PASSAGE:
I remember when I was in middle school I had a teacher who began class by teaching me of a strange tribe of people that was just discovered called the Nacirema. He described all sorts of odd behaviors that they were discovered to be doing. He told me that the tribe believed that the human body was ugly and that naturally diseased. They fear their bodies becoming more ugly so man’s only hope is to avert these characteristics through the use of ritual and ceremony every household has one or more shrines devoted to rituals to prevent such progression. Some of the rituals were odd. They applied holy water found in their shrines to their faces and mouths multiple times a day. They preformed ritual purification of their mouths once a year my a mystical healer. Thier women had monthly ceremonies where they placed their heads in ovens, and there were many more odd things that he described to us.
In the end he revealed that Nacirema was American spelled backward. I had been tricked into judging my own society as absurd and was forced to evaluate my culture from a more critical vantage point.
My Teacher had employed an ancient rhetorical device known as entrapment.
Entrapment is essentially framing your message in such a way that the real meaning is not revealed until the listener has engaged themselves fully. The listener is forced to render judgement on themselves when the curtain is pulled back and the subject of judgment is shown to be the hearer.
This is a somewhat frequint rhetorical device in scripture.
David is trapped by his verdict against the man who killed the lone sheep when the prophet Nathan reveals that HE himself is the man who “killed” the lone “sheep” of Uriah in 2 Samuel 12:1-13.
The prophet Amos entraps the Israelite people in his “Oracle Against the Nations” (Amos 1-2) when he reveals at the end of a list of nations upon which the wrath of God had been kindled that the people worthy of the most wrath are the listeners themselves. They are caught in a fervor of “amens” only to be confronted with their own sin.

TASK TO CARRY OUT:
Answer these questions from the passage about entrapment:
(a) According to the teacher, what is Nacirema?
(b) What rhetorical device does the writer say the teacher used?
(c) In Amos's "Oracle Against the Nations," who are shown to be the people worthy of the most wrath?

Dataset entries:
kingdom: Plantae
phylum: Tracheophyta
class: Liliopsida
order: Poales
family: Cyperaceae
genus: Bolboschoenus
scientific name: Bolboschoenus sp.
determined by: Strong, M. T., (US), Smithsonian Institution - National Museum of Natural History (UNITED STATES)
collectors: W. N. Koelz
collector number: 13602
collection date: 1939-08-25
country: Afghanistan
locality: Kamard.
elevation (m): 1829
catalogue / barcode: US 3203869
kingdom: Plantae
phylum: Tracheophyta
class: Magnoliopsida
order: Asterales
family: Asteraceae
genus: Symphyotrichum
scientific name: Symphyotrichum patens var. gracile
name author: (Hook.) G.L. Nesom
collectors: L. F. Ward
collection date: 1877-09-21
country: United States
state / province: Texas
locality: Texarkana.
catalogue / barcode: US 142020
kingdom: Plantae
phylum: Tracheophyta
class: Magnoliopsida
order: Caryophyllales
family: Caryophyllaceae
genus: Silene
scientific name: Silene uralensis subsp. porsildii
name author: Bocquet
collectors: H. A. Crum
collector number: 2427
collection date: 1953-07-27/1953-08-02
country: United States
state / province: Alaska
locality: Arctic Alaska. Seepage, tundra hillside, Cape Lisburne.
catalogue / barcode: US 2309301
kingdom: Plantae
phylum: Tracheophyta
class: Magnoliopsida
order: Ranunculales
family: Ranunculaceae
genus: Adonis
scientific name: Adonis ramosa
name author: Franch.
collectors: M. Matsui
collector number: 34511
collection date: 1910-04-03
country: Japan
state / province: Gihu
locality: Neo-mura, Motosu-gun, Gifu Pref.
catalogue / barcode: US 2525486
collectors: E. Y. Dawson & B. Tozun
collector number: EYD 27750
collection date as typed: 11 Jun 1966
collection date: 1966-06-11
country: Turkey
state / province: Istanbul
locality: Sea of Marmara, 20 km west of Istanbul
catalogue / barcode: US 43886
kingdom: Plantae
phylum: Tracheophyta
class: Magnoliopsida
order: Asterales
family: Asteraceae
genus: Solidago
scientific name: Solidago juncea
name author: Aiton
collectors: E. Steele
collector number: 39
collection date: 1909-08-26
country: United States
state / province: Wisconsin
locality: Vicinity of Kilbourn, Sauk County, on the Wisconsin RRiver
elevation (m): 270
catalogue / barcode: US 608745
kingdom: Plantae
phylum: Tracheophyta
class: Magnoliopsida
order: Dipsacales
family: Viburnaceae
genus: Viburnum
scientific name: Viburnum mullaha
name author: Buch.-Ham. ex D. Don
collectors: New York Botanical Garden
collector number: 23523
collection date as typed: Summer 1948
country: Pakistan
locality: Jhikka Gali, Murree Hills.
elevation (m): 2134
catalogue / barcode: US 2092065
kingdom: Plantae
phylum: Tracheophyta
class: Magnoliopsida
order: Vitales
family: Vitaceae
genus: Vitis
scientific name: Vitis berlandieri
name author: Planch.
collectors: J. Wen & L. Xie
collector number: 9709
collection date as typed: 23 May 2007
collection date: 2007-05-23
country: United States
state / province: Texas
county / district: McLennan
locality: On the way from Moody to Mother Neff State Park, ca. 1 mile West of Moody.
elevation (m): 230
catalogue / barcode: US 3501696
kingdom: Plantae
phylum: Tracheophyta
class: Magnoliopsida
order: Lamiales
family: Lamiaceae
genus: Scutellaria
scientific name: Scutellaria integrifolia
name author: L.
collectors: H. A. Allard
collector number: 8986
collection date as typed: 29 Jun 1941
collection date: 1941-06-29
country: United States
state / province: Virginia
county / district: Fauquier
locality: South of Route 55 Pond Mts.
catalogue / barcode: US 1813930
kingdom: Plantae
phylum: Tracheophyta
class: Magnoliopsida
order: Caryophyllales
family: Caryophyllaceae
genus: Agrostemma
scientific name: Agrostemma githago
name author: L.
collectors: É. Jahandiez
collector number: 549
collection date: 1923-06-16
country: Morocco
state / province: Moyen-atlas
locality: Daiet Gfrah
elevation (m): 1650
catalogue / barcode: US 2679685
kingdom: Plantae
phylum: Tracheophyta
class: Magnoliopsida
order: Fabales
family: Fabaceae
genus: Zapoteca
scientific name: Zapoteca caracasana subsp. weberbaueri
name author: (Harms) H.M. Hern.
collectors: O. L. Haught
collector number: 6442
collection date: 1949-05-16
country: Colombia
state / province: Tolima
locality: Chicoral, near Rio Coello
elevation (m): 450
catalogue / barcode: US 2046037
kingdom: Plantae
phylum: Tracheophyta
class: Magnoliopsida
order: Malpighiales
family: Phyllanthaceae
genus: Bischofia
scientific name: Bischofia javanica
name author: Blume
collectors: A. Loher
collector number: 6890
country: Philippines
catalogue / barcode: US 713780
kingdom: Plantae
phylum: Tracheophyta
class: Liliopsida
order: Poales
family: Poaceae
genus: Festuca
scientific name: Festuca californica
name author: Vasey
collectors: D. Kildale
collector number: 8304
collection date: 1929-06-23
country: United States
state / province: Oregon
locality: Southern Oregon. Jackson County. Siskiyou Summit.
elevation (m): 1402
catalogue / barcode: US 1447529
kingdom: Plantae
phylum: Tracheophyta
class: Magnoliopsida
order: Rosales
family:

EXERCISE RESPONSE:
(a) American spelled backward.
(b) Entrapment.
(c) The listeners themselves.